Scientific and technical writers face unique challenges that the everyday writer may not have to worry about. This type of writing often describes concepts that are very complex, difficult to convey in ordinary English, or both.
Even in our day to day lives, we sometimes use words that might seem more at home in scientific literature or esoteric datasheets. For instance, are the lenses in your sunglasses convex or concave? What about zoom lens on your camera? What do these words even mean?
What is the Difference Between Concave and Convex?
In this article, I’ll compare concave vs. convex. I’ll use each in a sentence, and I’ll give you a helpful hint to aid you in choosing concave or convex for your writing.
When to Use Concave
What does concave mean? Concave is an adjective that describes a surface that curves inward, or is thinner in the middle than on the edges.
In ordinary usage, concave and convex are typically used when referring to glass surfaces, like the lenses of optical viewing equipment.
- The side mirror of a car has a concave surface.
- The inside surface of most eyeglasses is concave.
- Binoculars contain concave lenses.
- In a paper published Wednesday in the Journal of Optics, Mr. O’Neill lays out a theory that Rembrandt set up flat and concave mirrors to project his subjects — including himself — onto surfaces before painting or etching them. –The New York Times
Concave also has a usage in mathematics, where it refers to the negative of a specific type of function. You should consult a math tutor for a more mathematically precise definition of the function itself. To describe such a function in words, however, you might write a sentence like this:
- The line on the graph represents a concave function.
The word is still an adjective, and from a grammatical perspective, its usage doesn’t change.
When to Use Convex
What does convex mean? Meanwhile, convex describes a surface that curves outward, or is thicker in the middle than on the edges.
You can easily find examples of these surfaces in everyday life. The outside surface of an eyeglass lens is convex. So is the lens of a camera. Other examples include magnifying glasses and the lenses of telescopes.

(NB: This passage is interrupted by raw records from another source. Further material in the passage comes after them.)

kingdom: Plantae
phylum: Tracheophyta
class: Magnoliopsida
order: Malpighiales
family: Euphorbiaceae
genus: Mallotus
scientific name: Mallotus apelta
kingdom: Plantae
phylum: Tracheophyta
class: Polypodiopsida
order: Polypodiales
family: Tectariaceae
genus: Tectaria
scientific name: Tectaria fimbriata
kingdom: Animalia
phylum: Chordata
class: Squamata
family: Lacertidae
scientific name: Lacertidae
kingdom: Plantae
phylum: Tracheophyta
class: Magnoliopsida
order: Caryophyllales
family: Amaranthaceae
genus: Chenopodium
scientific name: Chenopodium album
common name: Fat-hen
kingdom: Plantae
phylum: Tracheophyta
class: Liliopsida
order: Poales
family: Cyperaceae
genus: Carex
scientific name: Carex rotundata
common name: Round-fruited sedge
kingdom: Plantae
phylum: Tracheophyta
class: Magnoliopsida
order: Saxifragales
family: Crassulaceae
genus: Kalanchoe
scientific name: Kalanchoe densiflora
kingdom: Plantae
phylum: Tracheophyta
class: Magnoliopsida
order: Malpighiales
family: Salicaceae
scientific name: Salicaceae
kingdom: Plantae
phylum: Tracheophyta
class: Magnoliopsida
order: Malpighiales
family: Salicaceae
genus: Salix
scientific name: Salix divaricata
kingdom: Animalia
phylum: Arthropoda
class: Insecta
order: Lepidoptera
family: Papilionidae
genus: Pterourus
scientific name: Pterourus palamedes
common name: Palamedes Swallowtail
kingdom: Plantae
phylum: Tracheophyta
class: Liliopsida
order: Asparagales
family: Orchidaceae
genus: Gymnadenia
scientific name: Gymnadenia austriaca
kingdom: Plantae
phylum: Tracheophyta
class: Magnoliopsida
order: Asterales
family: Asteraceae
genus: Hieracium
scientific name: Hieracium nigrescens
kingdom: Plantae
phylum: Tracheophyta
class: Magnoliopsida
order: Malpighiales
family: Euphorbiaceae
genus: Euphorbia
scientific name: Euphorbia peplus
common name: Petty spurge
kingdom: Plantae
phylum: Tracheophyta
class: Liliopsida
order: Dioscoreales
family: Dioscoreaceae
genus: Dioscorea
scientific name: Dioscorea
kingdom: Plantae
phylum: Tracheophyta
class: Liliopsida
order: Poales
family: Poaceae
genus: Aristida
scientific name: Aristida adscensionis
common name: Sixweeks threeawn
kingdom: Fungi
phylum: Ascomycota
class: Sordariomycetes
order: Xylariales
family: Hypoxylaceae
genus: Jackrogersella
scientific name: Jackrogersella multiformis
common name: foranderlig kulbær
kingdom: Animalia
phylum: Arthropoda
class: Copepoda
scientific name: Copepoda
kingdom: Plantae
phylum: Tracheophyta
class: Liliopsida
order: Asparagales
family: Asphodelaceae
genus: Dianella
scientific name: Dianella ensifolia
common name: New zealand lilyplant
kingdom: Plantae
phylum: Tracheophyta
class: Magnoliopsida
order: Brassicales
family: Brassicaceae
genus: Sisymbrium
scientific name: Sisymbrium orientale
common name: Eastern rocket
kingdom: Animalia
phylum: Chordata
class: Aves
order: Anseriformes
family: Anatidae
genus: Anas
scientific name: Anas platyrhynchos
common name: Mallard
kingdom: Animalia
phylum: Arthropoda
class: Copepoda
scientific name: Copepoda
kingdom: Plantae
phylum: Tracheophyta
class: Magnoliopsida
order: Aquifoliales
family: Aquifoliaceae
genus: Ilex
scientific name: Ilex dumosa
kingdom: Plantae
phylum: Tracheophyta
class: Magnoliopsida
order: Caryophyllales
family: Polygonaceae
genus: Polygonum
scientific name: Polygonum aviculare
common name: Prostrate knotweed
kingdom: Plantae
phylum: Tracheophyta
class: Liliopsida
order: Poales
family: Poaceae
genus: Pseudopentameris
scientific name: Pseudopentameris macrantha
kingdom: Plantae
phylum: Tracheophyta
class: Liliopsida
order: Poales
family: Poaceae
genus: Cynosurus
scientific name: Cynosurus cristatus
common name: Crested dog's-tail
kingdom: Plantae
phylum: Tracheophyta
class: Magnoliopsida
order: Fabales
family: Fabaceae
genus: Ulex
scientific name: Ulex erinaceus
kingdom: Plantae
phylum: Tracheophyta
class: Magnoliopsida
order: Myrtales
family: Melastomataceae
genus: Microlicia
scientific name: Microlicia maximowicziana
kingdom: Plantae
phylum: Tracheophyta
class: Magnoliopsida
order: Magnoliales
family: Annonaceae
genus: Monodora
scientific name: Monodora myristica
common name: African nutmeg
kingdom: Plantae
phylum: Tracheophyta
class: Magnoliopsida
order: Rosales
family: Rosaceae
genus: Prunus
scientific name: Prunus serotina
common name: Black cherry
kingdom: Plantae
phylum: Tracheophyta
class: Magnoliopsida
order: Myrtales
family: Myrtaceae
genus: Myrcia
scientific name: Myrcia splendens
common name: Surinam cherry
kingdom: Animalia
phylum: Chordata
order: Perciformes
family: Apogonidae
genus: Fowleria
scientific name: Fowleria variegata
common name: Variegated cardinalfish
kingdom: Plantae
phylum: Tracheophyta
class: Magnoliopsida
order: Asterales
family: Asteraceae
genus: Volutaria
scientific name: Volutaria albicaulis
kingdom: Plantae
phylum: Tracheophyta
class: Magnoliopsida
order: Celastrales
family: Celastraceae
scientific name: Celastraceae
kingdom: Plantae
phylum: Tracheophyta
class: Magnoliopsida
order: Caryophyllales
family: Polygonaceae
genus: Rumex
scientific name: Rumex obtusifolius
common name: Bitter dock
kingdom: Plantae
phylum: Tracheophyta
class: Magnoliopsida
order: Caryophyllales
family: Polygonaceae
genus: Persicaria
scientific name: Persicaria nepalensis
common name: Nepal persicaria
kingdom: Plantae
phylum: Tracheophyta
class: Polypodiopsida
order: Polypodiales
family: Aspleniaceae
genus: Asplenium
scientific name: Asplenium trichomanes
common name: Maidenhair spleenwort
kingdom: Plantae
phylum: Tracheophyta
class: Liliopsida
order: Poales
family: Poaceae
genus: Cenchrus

- The plant responds by sending water into its leaves, which rapidly change shape from convex (bent outwards) to concave (bent inwards). –The Atlantic
Of course, there is also a convex function in the world of mathematics. Like concave, its usage doesn’t change in this context. Once again, for an accurate explanation of concave and convex functions in mathematics, I encourage you to speak with a math tutor.
Trick To Remember the Difference
Still not sure you can remember convex vs. concave? There is actually an incredibly simple way to remember which type of surface is which.
A concave surface curves inward, like the opening of a cave. A cave is a hole in the ground that goes inwards. You might say it “caves in.”
The word concave contains the word cave, and concave shapes and caves both go inward.
Mnemonics don’t get much simpler than this one.
Is it concave or convex? The words concave and convex describe the curvature of a surface.
- Concave surfaces curve inward.
- Convex surfaces curve outward.
These words also find usages in mathematics, but a detailed description of mathematical concepts is outside the scope of this article. Concave and convex maintain their status as adjectives when used in this context.
If you have trouble remembering whether a surface is convex or concave, there is an easy way to find out. A concave surface curves inward, like the mouth of a cave. This memory trick should help you decide whether to use convex or concave in your writing.